Kata Cocoklogi ini sesungguhnya hadir dikarenakan alasan yang sama dengan terbitnya novel Umberto Eco yang berjudul “Foucault’s Pendulum” itu. Kata Cocoklogi adalah sebuah bentuk kritik dari masyarakat yang bosan atau boleh jadi muak dengan para “pakar konspirasi” partikelir yang seringkali mencocok-cocokkan fakta yang tidak cocok kedalam sebuah teori konspirasi tertentu.

Mirisnya, ilmu Cocoklogi ini cukup menjamur ditengah kalangan aktivis Islam yang justru baru belajar tentang apa itu konspirasi. Praduga dijadikan fakta, asumsi dijadikan konsepsi, sungguh pola fikir semacam ini, alih-alih menyelesaikan perkara konspirasi global, justru menjadi masalah “konspirasi” sendiri di dalam tubuh umat ini.

Terutama yang perlu ditekankan adalah perkara symbol yang dipopulerkan oleh Dan Brown. Jangan hanya karena ada logo mirip bentuk “satu mata” maka langsung di justifikasi sebagai antek New World Order, jangan pula hanya karena pakai kata “cahaya”, sesuatu langsung diasosiasikan dekat atau berkaitan dengan Illuminati.

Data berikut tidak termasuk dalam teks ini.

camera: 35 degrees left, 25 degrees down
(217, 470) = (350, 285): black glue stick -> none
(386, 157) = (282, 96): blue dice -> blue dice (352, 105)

Sifat bahasa, yang didalamnya termasuk symbol, adalah arbitrer. Artinya bisa jadi sama “mata”nya tapi maknanya bisa berbeda. Karena masalah pemaknaan akan kembali kepada ideology yang beraneka ragam adanya.

Bersikaplah dengan Sikap Seorang Muslim

Kalau umat Islam terjebak dengan kebodohan yang sama yang dilakukan para pemerhati teori Konspirasi di Barat yang keblinger, sungguh percuma predikat Muslim menempel pada diri kita. Sebab seorang muslim jelas-jelas dilarang untuk bereaksi hanya berdasarkan kepada praduga atau dzon.

Dalam Islam kita diajarkan dengan teliti dan hati-hati tentang bagaimana mengelola informasi dalam kehidupan sehari-hari, kita juga dijarkan bahwa mencari dan mengungkap kebenaran yang bisa menjadi pengetahuan bukan pekerjaan sehari dua hari, perlu proses yang panjang dan kontinu didalamnya.

Adanya konspirasi itu pasti, tapi sungguh rugi hanya paham konspirasi tapi tidak mencari solusi. Apalagi kalau sampai kita memakai Cocoklogi untuk melemahkan perjuangan Islam itu sendiri.